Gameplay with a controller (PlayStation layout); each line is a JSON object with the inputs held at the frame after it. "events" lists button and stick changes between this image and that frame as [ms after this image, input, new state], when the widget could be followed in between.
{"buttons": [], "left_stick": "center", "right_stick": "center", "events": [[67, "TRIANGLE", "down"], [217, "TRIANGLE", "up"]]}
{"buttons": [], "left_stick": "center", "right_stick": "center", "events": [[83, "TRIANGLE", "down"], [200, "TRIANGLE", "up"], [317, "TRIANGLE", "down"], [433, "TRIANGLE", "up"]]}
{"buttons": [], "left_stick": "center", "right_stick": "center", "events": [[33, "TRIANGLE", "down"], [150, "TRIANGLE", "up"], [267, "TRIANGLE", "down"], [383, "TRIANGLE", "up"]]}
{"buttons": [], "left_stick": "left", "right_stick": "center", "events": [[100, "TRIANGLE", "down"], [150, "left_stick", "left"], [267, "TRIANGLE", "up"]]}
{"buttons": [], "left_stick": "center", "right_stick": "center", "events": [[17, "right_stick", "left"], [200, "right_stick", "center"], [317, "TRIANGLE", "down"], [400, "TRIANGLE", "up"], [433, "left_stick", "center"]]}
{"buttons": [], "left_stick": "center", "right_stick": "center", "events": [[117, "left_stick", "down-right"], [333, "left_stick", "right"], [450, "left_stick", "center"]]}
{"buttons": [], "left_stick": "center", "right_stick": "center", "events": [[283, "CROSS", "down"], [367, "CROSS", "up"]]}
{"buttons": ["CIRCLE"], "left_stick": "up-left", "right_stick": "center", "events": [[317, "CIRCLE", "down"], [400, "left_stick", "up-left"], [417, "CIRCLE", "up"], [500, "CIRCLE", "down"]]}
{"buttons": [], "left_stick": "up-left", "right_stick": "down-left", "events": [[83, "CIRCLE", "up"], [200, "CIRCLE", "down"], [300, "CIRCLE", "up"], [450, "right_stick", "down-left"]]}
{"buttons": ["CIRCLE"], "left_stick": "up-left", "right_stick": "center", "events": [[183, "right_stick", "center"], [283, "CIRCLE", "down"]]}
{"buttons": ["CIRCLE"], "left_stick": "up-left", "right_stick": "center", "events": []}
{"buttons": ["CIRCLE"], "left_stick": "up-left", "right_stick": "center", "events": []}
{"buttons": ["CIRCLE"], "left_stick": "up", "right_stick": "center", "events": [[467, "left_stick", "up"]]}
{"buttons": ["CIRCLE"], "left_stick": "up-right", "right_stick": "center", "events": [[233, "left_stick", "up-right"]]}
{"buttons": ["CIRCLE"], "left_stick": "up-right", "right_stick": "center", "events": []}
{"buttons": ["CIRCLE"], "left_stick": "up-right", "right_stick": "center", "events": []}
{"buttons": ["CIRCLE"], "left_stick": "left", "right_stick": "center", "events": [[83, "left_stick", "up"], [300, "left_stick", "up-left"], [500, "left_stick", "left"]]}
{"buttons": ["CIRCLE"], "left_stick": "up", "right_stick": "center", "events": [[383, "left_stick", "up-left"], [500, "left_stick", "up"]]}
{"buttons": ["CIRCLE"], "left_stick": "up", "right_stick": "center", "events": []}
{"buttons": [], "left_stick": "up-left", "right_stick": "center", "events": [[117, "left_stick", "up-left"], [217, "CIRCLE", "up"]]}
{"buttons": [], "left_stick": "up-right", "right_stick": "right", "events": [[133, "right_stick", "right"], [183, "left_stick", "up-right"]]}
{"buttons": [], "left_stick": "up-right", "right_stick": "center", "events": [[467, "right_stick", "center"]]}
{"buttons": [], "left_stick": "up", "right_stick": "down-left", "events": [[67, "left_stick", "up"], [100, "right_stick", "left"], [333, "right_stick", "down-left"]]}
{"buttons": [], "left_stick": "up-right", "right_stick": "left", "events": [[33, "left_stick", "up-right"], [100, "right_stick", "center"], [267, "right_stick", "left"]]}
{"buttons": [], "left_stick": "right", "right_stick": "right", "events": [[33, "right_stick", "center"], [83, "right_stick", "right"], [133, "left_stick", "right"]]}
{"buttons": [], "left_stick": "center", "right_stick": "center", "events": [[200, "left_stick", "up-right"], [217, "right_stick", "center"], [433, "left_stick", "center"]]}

### WHAT THIS TASK INVOLVES
The whole listing above needs to be written out again exactly.

### RESPONSE AREA
Gameplay with a controller (PlayStation layout); each line is a JSON object with the inputs held at the frame after it. "events" lists button and stick changes between this image and that frame as [ms after this image, input, new state], when the widget could be followed in between.
{"buttons": [], "left_stick": "center", "right_stick": "center", "events": [[67, "TRIANGLE", "down"], [217, "TRIANGLE", "up"]]}
{"buttons": [], "left_stick": "center", "right_stick": "center", "events": [[83, "TRIANGLE", "down"], [200, "TRIANGLE", "up"], [317, "TRIANGLE", "down"], [433, "TRIANGLE", "up"]]}
{"buttons": [], "left_stick": "center", "right_stick": "center", "events": [[33, "TRIANGLE", "down"], [150, "TRIANGLE", "up"], [267, "TRIANGLE", "down"], [383, "TRIANGLE", "up"]]}
{"buttons": [], "left_stick": "left", "right_stick": "center", "events": [[100, "TRIANGLE", "down"], [150, "left_stick", "left"], [267, "TRIANGLE", "up"]]}
{"buttons": [], "left_stick": "center", "right_stick": "center", "events": [[17, "right_stick", "left"], [200, "right_stick", "center"], [317, "TRIANGLE", "down"], [400, "TRIANGLE", "up"], [433, "left_stick", "center"]]}
{"buttons": [], "left_stick": "center", "right_stick": "center", "events": [[117, "left_stick", "down-right"], [333, "left_stick", "right"], [450, "left_stick", "center"]]}
{"buttons": [], "left_stick": "center", "right_stick": "center", "events": [[283, "CROSS", "down"], [367, "CROSS", "up"]]}
{"buttons": ["CIRCLE"], "left_stick": "up-left", "right_stick": "center", "events": [[317, "CIRCLE", "down"], [400, "left_stick", "up-left"], [417, "CIRCLE", "up"], [500, "CIRCLE", "down"]]}
{"buttons": [], "left_stick": "up-left", "right_stick": "down-left", "events": [[83, "CIRCLE", "up"], [200, "CIRCLE", "down"], [300, "CIRCLE", "up"], [450, "right_stick", "down-left"]]}
{"buttons": ["CIRCLE"], "left_stick": "up-left", "right_stick": "center", "events": [[183, "right_stick", "center"], [283, "CIRCLE", "down"]]}
{"buttons": ["CIRCLE"], "left_stick": "up-left", "right_stick": "center", "events": []}
{"buttons": ["CIRCLE"], "left_stick": "up-left", "right_stick": "center", "events": []}
{"buttons": ["CIRCLE"], "left_stick": "up", "right_stick": "center", "events": [[467, "left_stick", "up"]]}
{"buttons": ["CIRCLE"], "left_stick": "up-right", "right_stick": "center", "events": [[233, "left_stick", "up-right"]]}
{"buttons": ["CIRCLE"], "left_stick": "up-right", "right_stick": "center", "events": []}
{"buttons": ["CIRCLE"], "left_stick": "up-right", "right_stick": "center", "events": []}
{"buttons": ["CIRCLE"], "left_stick": "left", "right_stick": "center", "events": [[83, "left_stick", "up"], [300, "left_stick", "up-left"], [500, "left_stick", "left"]]}
{"buttons": ["CIRCLE"], "left_stick": "up", "right_stick": "center", "events": [[383, "left_stick", "up-left"], [500, "left_stick", "up"]]}
{"buttons": ["CIRCLE"], "left_stick": "up", "right_stick": "center", "events": []}
{"buttons": [], "left_stick": "up-left", "right_stick": "center", "events": [[117, "left_stick", "up-left"], [217, "CIRCLE", "up"]]}
{"buttons": [], "left_stick": "up-right", "right_stick": "right", "events": [[133, "right_stick", "right"], [183, "left_stick", "up-right"]]}
{"buttons": [], "left_stick": "up-right", "right_stick": "center", "events": [[467, "right_stick", "center"]]}
{"buttons": [], "left_stick": "up", "right_stick": "down-left", "events": [[67, "left_stick", "up"], [100, "right_stick", "left"], [333, "right_stick", "down-left"]]}
{"buttons": [], "left_stick": "up-right", "right_stick": "left", "events": [[33, "left_stick", "up-right"], [100, "right_stick", "center"], [267, "right_stick", "left"]]}
{"buttons": [], "left_stick": "right", "right_stick": "right", "events": [[33, "right_stick", "center"], [83, "right_stick", "right"], [133, "left_stick", "right"]]}
{"buttons": [], "left_stick": "center", "right_stick": "center", "events": [[200, "left_stick", "up-right"], [217, "right_stick", "center"], [433, "left_stick", "center"]]}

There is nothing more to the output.